======== DATA PROVIDED

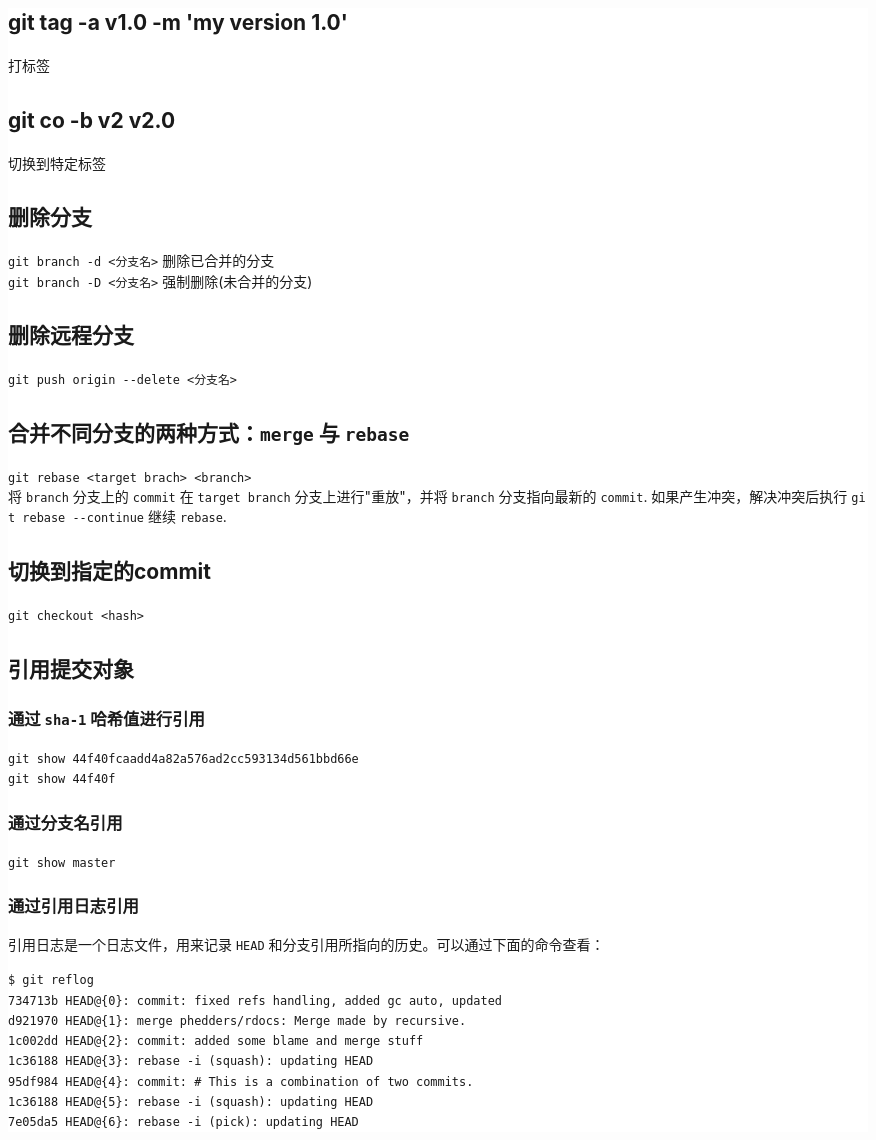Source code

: ## git tag -a v1.0 -m 'my version 1.0'
打标签

## git co -b v2 v2.0
切换到特定标签

## 删除分支
`git branch -d <分支名>` 删除已合并的分支  
`git branch -D <分支名>` 强制删除(未合并的分支)

## 删除远程分支
`git push origin --delete <分支名>`

## 合并不同分支的两种方式：`merge` 与 `rebase`

`git rebase <target brach> <branch>`  
将 `branch` 分支上的 `commit` 在 `target branch` 分支上进行"重放"，并将 `branch` 分支指向最新的 `commit`.
如果产生冲突，解决冲突后执行 `git rebase --continue` 继续 `rebase`.

## 切换到指定的commit
`git checkout <hash>`


## 引用提交对象

### 通过 `sha-1` 哈希值进行引用

```text
git show 44f40fcaadd4a82a576ad2cc593134d561bbd66e
git show 44f40f
```

### 通过分支名引用

```text
git show master
```

### 通过引用日志引用

引用日志是一个日志文件，用来记录 `HEAD` 和分支引用所指向的历史。可以通过下面的命令查看：

```shell
$ git reflog
734713b HEAD@{0}: commit: fixed refs handling, added gc auto, updated
d921970 HEAD@{1}: merge phedders/rdocs: Merge made by recursive.
1c002dd HEAD@{2}: commit: added some blame and merge stuff
1c36188 HEAD@{3}: rebase -i (squash): updating HEAD
95df984 HEAD@{4}: commit: # This is a combination of two commits.
1c36188 HEAD@{5}: rebase -i (squash): updating HEAD
7e05da5 HEAD@{6}: rebase -i (pick): updating HEAD
```
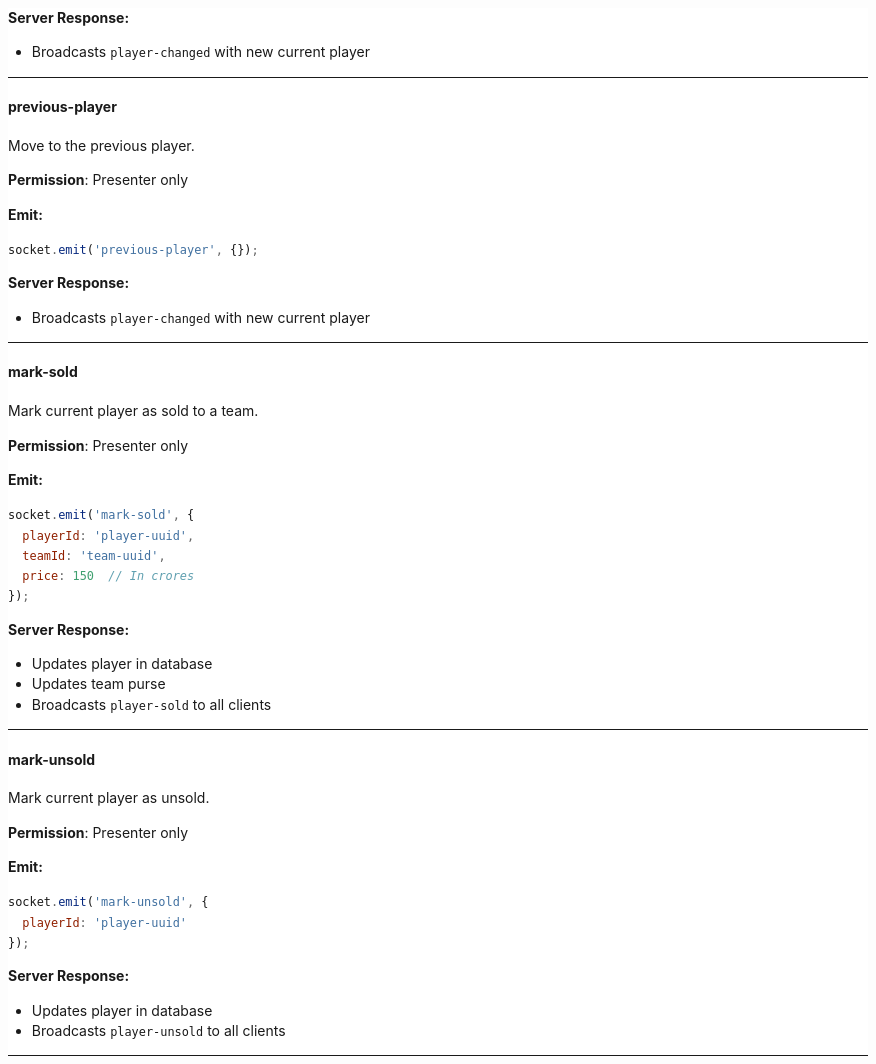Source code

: **Server Response:**
- Broadcasts `player-changed` with new current player

---

#### previous-player
Move to the previous player.

**Permission**: Presenter only

**Emit:**
```javascript
socket.emit('previous-player', {});
```

**Server Response:**
- Broadcasts `player-changed` with new current player

---

#### mark-sold
Mark current player as sold to a team.

**Permission**: Presenter only

**Emit:**
```javascript
socket.emit('mark-sold', {
  playerId: 'player-uuid',
  teamId: 'team-uuid',
  price: 150  // In crores
});
```

**Server Response:**
- Updates player in database
- Updates team purse
- Broadcasts `player-sold` to all clients

---

#### mark-unsold
Mark current player as unsold.

**Permission**: Presenter only

**Emit:**
```javascript
socket.emit('mark-unsold', {
  playerId: 'player-uuid'
});
```

**Server Response:**
- Updates player in database
- Broadcasts `player-unsold` to all clients

---
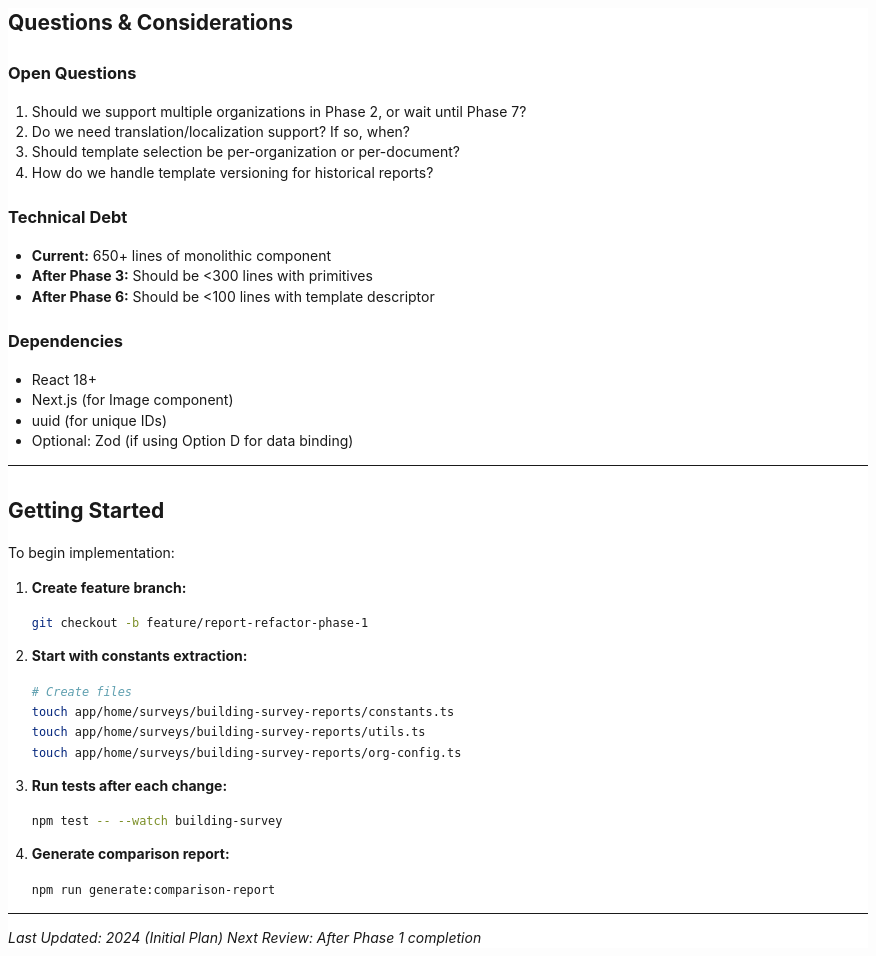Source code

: ## Questions & Considerations

### Open Questions
1. Should we support multiple organizations in Phase 2, or wait until Phase 7?
2. Do we need translation/localization support? If so, when?
3. Should template selection be per-organization or per-document?
4. How do we handle template versioning for historical reports?

### Technical Debt
- **Current:** 650+ lines of monolithic component
- **After Phase 3:** Should be <300 lines with primitives
- **After Phase 6:** Should be <100 lines with template descriptor

### Dependencies
- React 18+
- Next.js (for Image component)
- uuid (for unique IDs)
- Optional: Zod (if using Option D for data binding)

---

## Getting Started

To begin implementation:

1. **Create feature branch:**
   ```bash
   git checkout -b feature/report-refactor-phase-1
   ```

2. **Start with constants extraction:**
   ```bash
   # Create files
   touch app/home/surveys/building-survey-reports/constants.ts
   touch app/home/surveys/building-survey-reports/utils.ts
   touch app/home/surveys/building-survey-reports/org-config.ts
   ```

3. **Run tests after each change:**
   ```bash
   npm test -- --watch building-survey
   ```

4. **Generate comparison report:**
   ```bash
   npm run generate:comparison-report
   ```

---

*Last Updated: 2024 (Initial Plan)*
*Next Review: After Phase 1 completion*

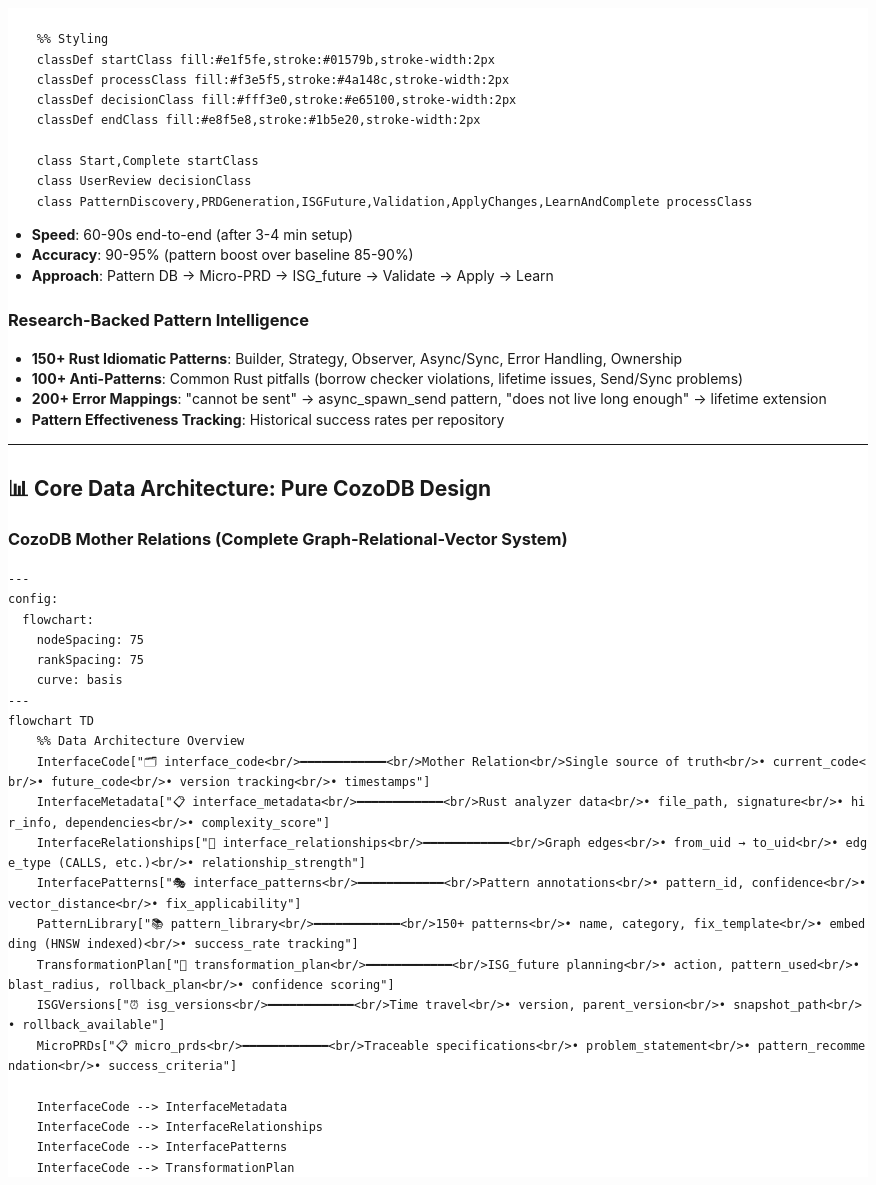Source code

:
 ```mermaid

    %% Styling
    classDef startClass fill:#e1f5fe,stroke:#01579b,stroke-width:2px
    classDef processClass fill:#f3e5f5,stroke:#4a148c,stroke-width:2px
    classDef decisionClass fill:#fff3e0,stroke:#e65100,stroke-width:2px
    classDef endClass fill:#e8f5e8,stroke:#1b5e20,stroke-width:2px

    class Start,Complete startClass
    class UserReview decisionClass
    class PatternDiscovery,PRDGeneration,ISGFuture,Validation,ApplyChanges,LearnAndComplete processClass
```

- **Speed**: 60-90s end-to-end (after 3-4 min setup)
- **Accuracy**: 90-95% (pattern boost over baseline 85-90%)
- **Approach**: Pattern DB → Micro-PRD → ISG_future → Validate → Apply → Learn

### **Research-Backed Pattern Intelligence**
- **150+ Rust Idiomatic Patterns**: Builder, Strategy, Observer, Async/Sync, Error Handling, Ownership
- **100+ Anti-Patterns**: Common Rust pitfalls (borrow checker violations, lifetime issues, Send/Sync problems)
- **200+ Error Mappings**: "cannot be sent" → async_spawn_send pattern, "does not live long enough" → lifetime extension
- **Pattern Effectiveness Tracking**: Historical success rates per repository

---

## 📊 Core Data Architecture: Pure CozoDB Design

### **CozoDB Mother Relations** (Complete Graph-Relational-Vector System)
```mermaid
---
config:
  flowchart:
    nodeSpacing: 75
    rankSpacing: 75
    curve: basis
---
flowchart TD
    %% Data Architecture Overview
    InterfaceCode["🗂️ interface_code<br/>━━━━━━━━━━━━<br/>Mother Relation<br/>Single source of truth<br/>• current_code<br/>• future_code<br/>• version tracking<br/>• timestamps"]
    InterfaceMetadata["📋 interface_metadata<br/>━━━━━━━━━━━━<br/>Rust analyzer data<br/>• file_path, signature<br/>• hir_info, dependencies<br/>• complexity_score"]
    InterfaceRelationships["🔗 interface_relationships<br/>━━━━━━━━━━━━<br/>Graph edges<br/>• from_uid → to_uid<br/>• edge_type (CALLS, etc.)<br/>• relationship_strength"]
    InterfacePatterns["🎭 interface_patterns<br/>━━━━━━━━━━━━<br/>Pattern annotations<br/>• pattern_id, confidence<br/>• vector_distance<br/>• fix_applicability"]
    PatternLibrary["📚 pattern_library<br/>━━━━━━━━━━━━<br/>150+ patterns<br/>• name, category, fix_template<br/>• embedding (HNSW indexed)<br/>• success_rate tracking"]
    TransformationPlan["🎯 transformation_plan<br/>━━━━━━━━━━━━<br/>ISG_future planning<br/>• action, pattern_used<br/>• blast_radius, rollback_plan<br/>• confidence scoring"]
    ISGVersions["⏰ isg_versions<br/>━━━━━━━━━━━━<br/>Time travel<br/>• version, parent_version<br/>• snapshot_path<br/>• rollback_available"]
    MicroPRDs["📋 micro_prds<br/>━━━━━━━━━━━━<br/>Traceable specifications<br/>• problem_statement<br/>• pattern_recommendation<br/>• success_criteria"]

    InterfaceCode --> InterfaceMetadata
    InterfaceCode --> InterfaceRelationships
    InterfaceCode --> InterfacePatterns
    InterfaceCode --> TransformationPlan
```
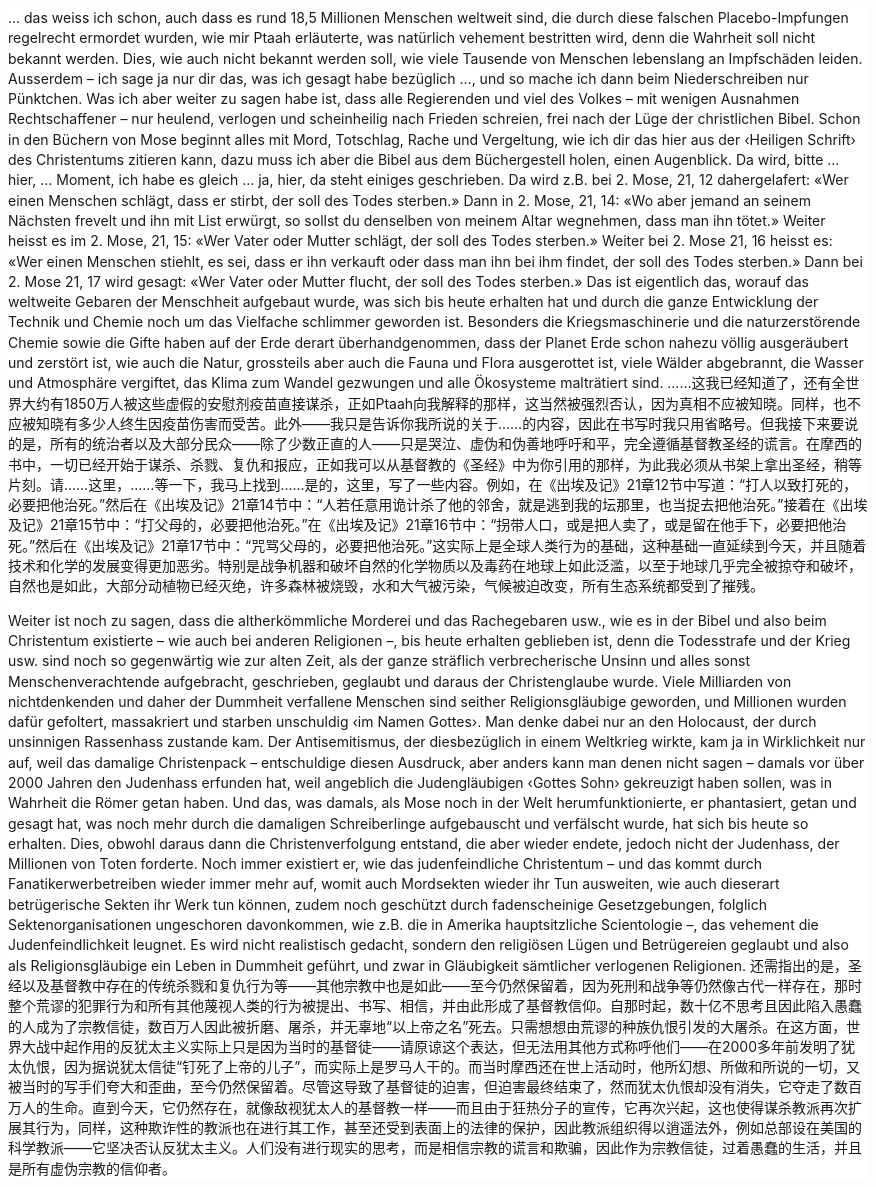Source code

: … das weiss ich schon, auch dass es rund 18,5 Millionen Menschen weltweit sind, die durch diese falschen Placebo-Impfungen regelrecht ermordet wurden, wie mir Ptaah erläuterte, was natürlich vehement bestritten wird, denn die Wahrheit soll nicht bekannt werden. Dies, wie auch nicht bekannt werden soll, wie viele Tausende von Menschen lebenslang an Impfschäden leiden. Ausserdem – ich sage ja nur dir das, was ich gesagt habe bezüglich …, und so mache ich dann beim Niederschreiben nur Pünktchen. Was ich aber weiter zu sagen habe ist, dass alle Regierenden und viel des Volkes – mit wenigen Ausnahmen Rechtschaffener – nur heulend, verlogen und scheinheilig nach Frieden schreien, frei nach der Lüge der christlichen Bibel. Schon in den Büchern von Mose beginnt alles mit Mord, Totschlag, Rache und Vergeltung, wie ich dir das hier aus der ‹Heiligen Schrift› des Christentums zitieren kann, dazu muss ich aber die Bibel aus dem Büchergestell holen, einen Augenblick. Da wird, bitte … hier, … Moment, ich habe es gleich … ja, hier, da steht einiges geschrieben. Da wird z.B. bei 2. Mose, 21, 12 dahergelafert: «Wer einen Menschen schlägt, dass er stirbt, der soll des Todes sterben.» Dann in 2. Mose, 21, 14: «Wo aber jemand an seinem Nächsten frevelt und ihn mit List erwürgt, so sollst du denselben von meinem Altar wegnehmen, dass man ihn tötet.» Weiter heisst es im 2. Mose, 21, 15: «Wer Vater oder Mutter schlägt, der soll des Todes sterben.» Weiter bei 2. Mose 21, 16 heisst es: «Wer einen Menschen stiehlt, es sei, dass er ihn verkauft oder dass man ihn bei ihm findet, der soll des Todes sterben.» Dann bei 2. Mose 21, 17 wird gesagt: «Wer Vater oder Mutter flucht, der soll des Todes sterben.» Das ist eigentlich das, worauf das weltweite Gebaren der Menschheit aufgebaut wurde, was sich bis heute erhalten hat und durch die ganze Entwicklung der Technik und Chemie noch um das Vielfache schlimmer geworden ist. Besonders die Kriegsmaschinerie und die naturzerstörende Chemie sowie die Gifte haben auf der Erde derart überhandgenommen, dass der Planet Erde schon nahezu völlig ausgeräubert und zerstört ist, wie auch die Natur, grossteils aber auch die Fauna und Flora ausgerottet ist, viele Wälder abgebrannt, die Wasser und Atmosphäre vergiftet, das Klima zum Wandel gezwungen und alle Ökosysteme malträtiert sind.
……这我已经知道了，还有全世界大约有1850万人被这些虚假的安慰剂疫苗直接谋杀，正如Ptaah向我解释的那样，这当然被强烈否认，因为真相不应被知晓。同样，也不应被知晓有多少人终生因疫苗伤害而受苦。此外——我只是告诉你我所说的关于……的内容，因此在书写时我只用省略号。但我接下来要说的是，所有的统治者以及大部分民众——除了少数正直的人——只是哭泣、虚伪和伪善地呼吁和平，完全遵循基督教圣经的谎言。在摩西的书中，一切已经开始于谋杀、杀戮、复仇和报应，正如我可以从基督教的《圣经》中为你引用的那样，为此我必须从书架上拿出圣经，稍等片刻。请……这里，……等一下，我马上找到……是的，这里，写了一些内容。例如，在《出埃及记》21章12节中写道：“打人以致打死的，必要把他治死。”然后在《出埃及记》21章14节中：“人若任意用诡计杀了他的邻舍，就是逃到我的坛那里，也当捉去把他治死。”接着在《出埃及记》21章15节中：“打父母的，必要把他治死。”在《出埃及记》21章16节中：“拐带人口，或是把人卖了，或是留在他手下，必要把他治死。”然后在《出埃及记》21章17节中：“咒骂父母的，必要把他治死。”这实际上是全球人类行为的基础，这种基础一直延续到今天，并且随着技术和化学的发展变得更加恶劣。特别是战争机器和破坏自然的化学物质以及毒药在地球上如此泛滥，以至于地球几乎完全被掠夺和破坏，自然也是如此，大部分动植物已经灭绝，许多森林被烧毁，水和大气被污染，气候被迫改变，所有生态系统都受到了摧残。 

Weiter ist noch zu sagen, dass die altherkömmliche Morderei und das Rachegebaren usw., wie es in der Bibel und also beim Christentum existierte – wie auch bei anderen Religionen –, bis heute erhalten geblieben ist, denn die Todesstrafe und der Krieg usw. sind noch so gegenwärtig wie zur alten Zeit, als der ganze sträflich verbrecherische Unsinn und alles sonst Menschenverachtende aufgebracht, geschrieben, geglaubt und daraus der Christenglaube wurde. Viele Milliarden von nichtdenkenden und daher der Dummheit verfallene Menschen sind seither Religionsgläubige geworden, und Millionen wurden dafür gefoltert, massakriert und starben unschuldig ‹im Namen Gottes›. Man denke dabei nur an den Holocaust, der durch unsinnigen Rassenhass zustande kam. Der Antisemitismus, der diesbezüglich in einem Weltkrieg wirkte, kam ja in Wirklichkeit nur auf, weil das damalige Christenpack – entschuldige diesen Ausdruck, aber anders kann man denen nicht sagen – damals vor über 2000 Jahren den Judenhass erfunden hat, weil angeblich die Judengläubigen ‹Gottes Sohn› gekreuzigt haben sollen, was in Wahrheit die Römer getan haben. Und das, was damals, als Mose noch in der Welt herumfunktionierte, er phantasiert, getan und gesagt hat, was noch mehr durch die damaligen Schreiberlinge aufgebauscht und verfälscht wurde, hat sich bis heute so erhalten. Dies, obwohl daraus dann die Christenverfolgung entstand, die aber wieder endete, jedoch nicht der Judenhass, der Millionen von Toten forderte. Noch immer existiert er, wie das judenfeindliche Christentum – und das kommt durch Fanatikerwerbetreiben wieder immer mehr auf, womit auch Mordsekten wieder ihr Tun ausweiten, wie auch dieserart betrügerische Sekten ihr Werk tun können, zudem noch geschützt durch fadenscheinige Gesetzgebungen, folglich Sektenorganisationen ungeschoren davonkommen, wie z.B. die in Amerika hauptsitzliche Scientologie –, das vehement die Judenfeindlichkeit leugnet. Es wird nicht realistisch gedacht, sondern den religiösen Lügen und Betrügereien geglaubt und also als Religionsgläubige ein Leben in Dummheit geführt, und zwar in Gläubigkeit sämtlicher verlogenen Religionen.
还需指出的是，圣经以及基督教中存在的传统杀戮和复仇行为等——其他宗教中也是如此——至今仍然保留着，因为死刑和战争等仍然像古代一样存在，那时整个荒谬的犯罪行为和所有其他蔑视人类的行为被提出、书写、相信，并由此形成了基督教信仰。自那时起，数十亿不思考且因此陷入愚蠢的人成为了宗教信徒，数百万人因此被折磨、屠杀，并无辜地“以上帝之名”死去。只需想想由荒谬的种族仇恨引发的大屠杀。在这方面，世界大战中起作用的反犹太主义实际上只是因为当时的基督徒——请原谅这个表达，但无法用其他方式称呼他们——在2000多年前发明了犹太仇恨，因为据说犹太信徒“钉死了上帝的儿子”，而实际上是罗马人干的。而当时摩西还在世上活动时，他所幻想、所做和所说的一切，又被当时的写手们夸大和歪曲，至今仍然保留着。尽管这导致了基督徒的迫害，但迫害最终结束了，然而犹太仇恨却没有消失，它夺走了数百万人的生命。直到今天，它仍然存在，就像敌视犹太人的基督教一样——而且由于狂热分子的宣传，它再次兴起，这也使得谋杀教派再次扩展其行为，同样，这种欺诈性的教派也在进行其工作，甚至还受到表面上的法律的保护，因此教派组织得以逍遥法外，例如总部设在美国的科学教派——它坚决否认反犹太主义。人们没有进行现实的思考，而是相信宗教的谎言和欺骗，因此作为宗教信徒，过着愚蠢的生活，并且是所有虚伪宗教的信仰者。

================

● WHAT NEEDS TO BE DONE
Instructions for the copy: start at the first entry, stop after the line containing "rebase <target brach>", keep every line exact, and drop the pictures.

● WRITTEN ANSWER
Source code

: ## git tag -a v1.0 -m 'my version 1.0'
打标签

## git co -b v2 v2.0
切换到特定标签

## 删除分支
`git branch -d <分支名>` 删除已合并的分支  
`git branch -D <分支名>` 强制删除(未合并的分支)

## 删除远程分支
`git push origin --delete <分支名>`

## 合并不同分支的两种方式：`merge` 与 `rebase`

`git rebase <target brach> <branch>`  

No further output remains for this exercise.